TASK DIRECTIONS =
Leave every picture out. Set down all the lines below exactly.

Extracted records =

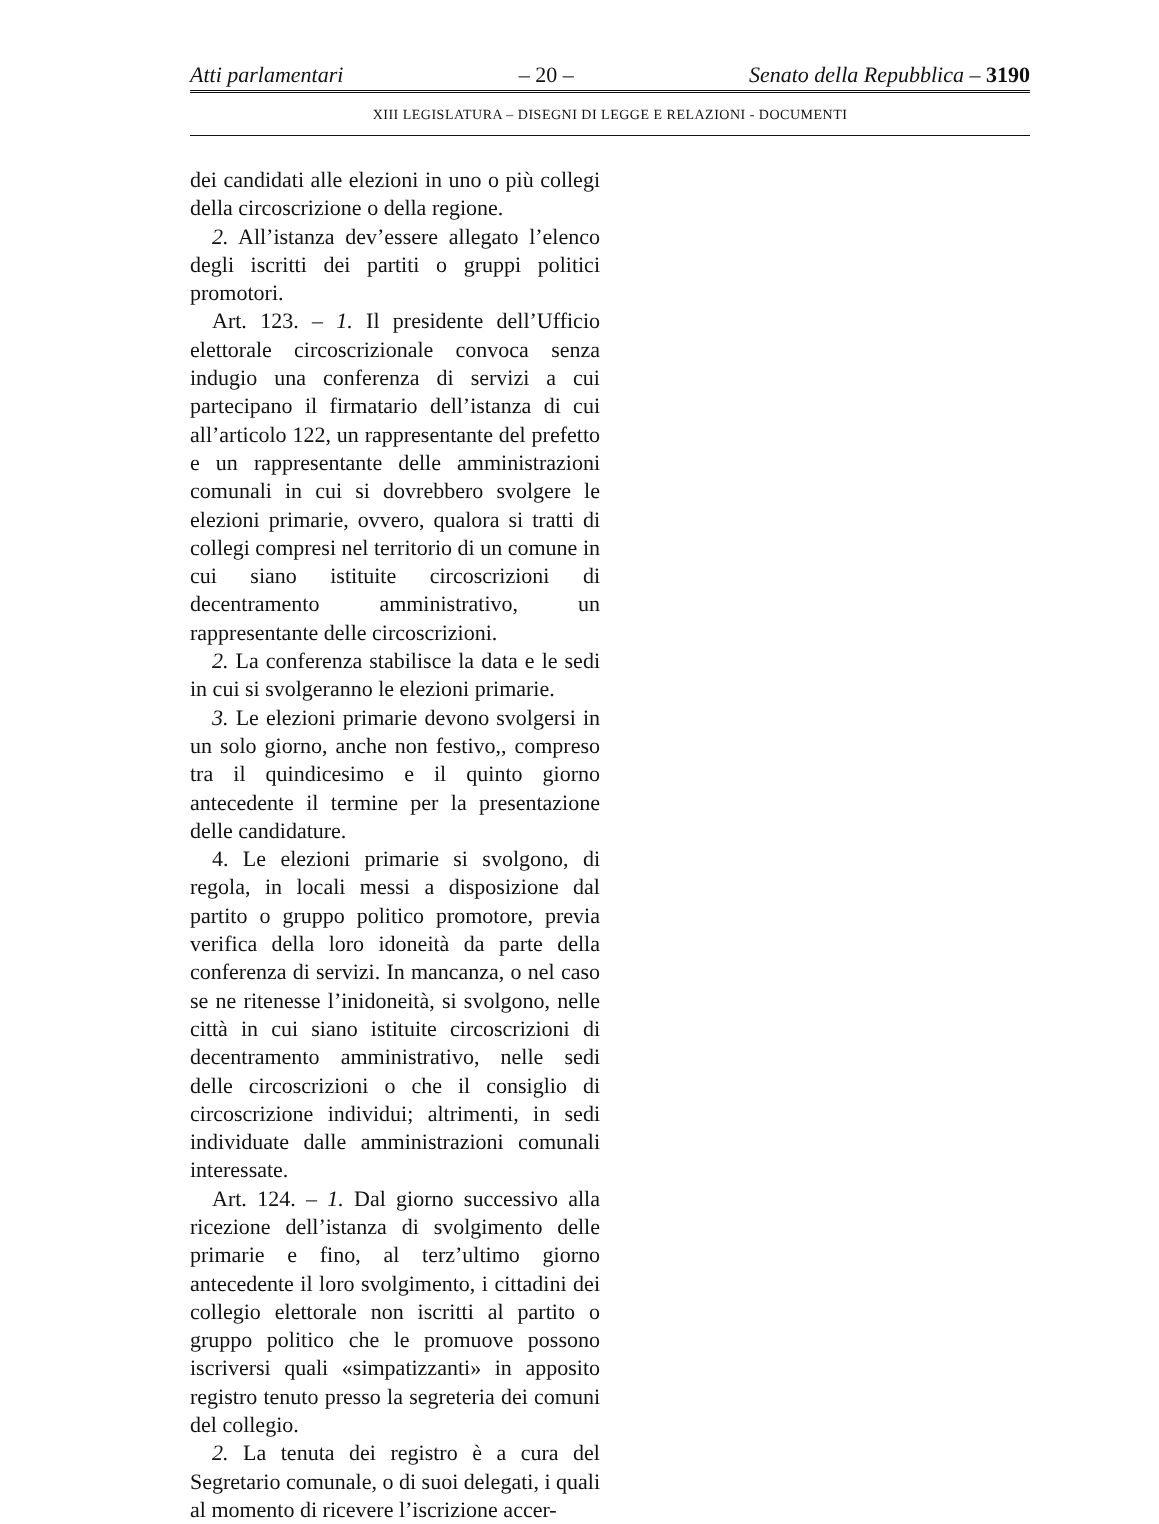Atti parlamentari – 20 – Senato della Repubblica – 3190
XIII LEGISLATURA – DISEGNI DI LEGGE E RELAZIONI - DOCUMENTI
dei candidati alle elezioni in uno o più collegi della circoscrizione o della regione.
2. All’istanza dev’essere allegato l’elenco degli iscritti dei partiti o gruppi politici promotori.
Art. 123. – 1. Il presidente dell’Ufficio elettorale circoscrizionale convoca senza indugio una conferenza di servizi a cui partecipano il firmatario dell’istanza di cui all’articolo 122, un rappresentante del prefetto e un rappresentante delle amministrazioni comunali in cui si dovrebbero svolgere le elezioni primarie, ovvero, qualora si tratti di collegi compresi nel territorio di un comune in cui siano istituite circoscrizioni di decentramento amministrativo, un rappresentante delle circoscrizioni.
2. La conferenza stabilisce la data e le sedi in cui si svolgeranno le elezioni primarie.
3. Le elezioni primarie devono svolgersi in un solo giorno, anche non festivo,, compreso tra il quindicesimo e il quinto giorno antecedente il termine per la presentazione delle candidature.
4. Le elezioni primarie si svolgono, di regola, in locali messi a disposizione dal partito o gruppo politico promotore, previa verifica della loro idoneità da parte della conferenza di servizi. In mancanza, o nel caso se ne ritenesse l’inidoneità, si svolgono, nelle città in cui siano istituite circoscrizioni di decentramento amministrativo, nelle sedi delle circoscrizioni o che il consiglio di circoscrizione individui; altrimenti, in sedi individuate dalle amministrazioni comunali interessate.
Art. 124. – 1. Dal giorno successivo alla ricezione dell’istanza di svolgimento delle primarie e fino, al terz’ultimo giorno antecedente il loro svolgimento, i cittadini dei collegio elettorale non iscritti al partito o gruppo politico che le promuove possono iscriversi quali «simpatizzanti» in apposito registro tenuto presso la segreteria dei comuni del collegio.
2. La tenuta dei registro è a cura del Segretario comunale, o di suoi delegati, i quali al momento di ricevere l’iscrizione accer-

RESULT =
Atti parlamentari – 20 – Senato della Repubblica – 3190
XIII LEGISLATURA – DISEGNI DI LEGGE E RELAZIONI - DOCUMENTI
dei candidati alle elezioni in uno o più collegi della circoscrizione o della regione.
2. All’istanza dev’essere allegato l’elenco degli iscritti dei partiti o gruppi politici promotori.
Art. 123. – 1. Il presidente dell’Ufficio elettorale circoscrizionale convoca senza indugio una conferenza di servizi a cui partecipano il firmatario dell’istanza di cui all’articolo 122, un rappresentante del prefetto e un rappresentante delle amministrazioni comunali in cui si dovrebbero svolgere le elezioni primarie, ovvero, qualora si tratti di collegi compresi nel territorio di un comune in cui siano istituite circoscrizioni di decentramento amministrativo, un rappresentante delle circoscrizioni.
2. La conferenza stabilisce la data e le sedi in cui si svolgeranno le elezioni primarie.
3. Le elezioni primarie devono svolgersi in un solo giorno, anche non festivo,, compreso tra il quindicesimo e il quinto giorno antecedente il termine per la presentazione delle candidature.
4. Le elezioni primarie si svolgono, di regola, in locali messi a disposizione dal partito o gruppo politico promotore, previa verifica della loro idoneità da parte della conferenza di servizi. In mancanza, o nel caso se ne ritenesse l’inidoneità, si svolgono, nelle città in cui siano istituite circoscrizioni di decentramento amministrativo, nelle sedi delle circoscrizioni o che il consiglio di circoscrizione individui; altrimenti, in sedi individuate dalle amministrazioni comunali interessate.
Art. 124. – 1. Dal giorno successivo alla ricezione dell’istanza di svolgimento delle primarie e fino, al terz’ultimo giorno antecedente il loro svolgimento, i cittadini dei collegio elettorale non iscritti al partito o gruppo politico che le promuove possono iscriversi quali «simpatizzanti» in apposito registro tenuto presso la segreteria dei comuni del collegio.
2. La tenuta dei registro è a cura del Segretario comunale, o di suoi delegati, i quali al momento di ricevere l’iscrizione accer-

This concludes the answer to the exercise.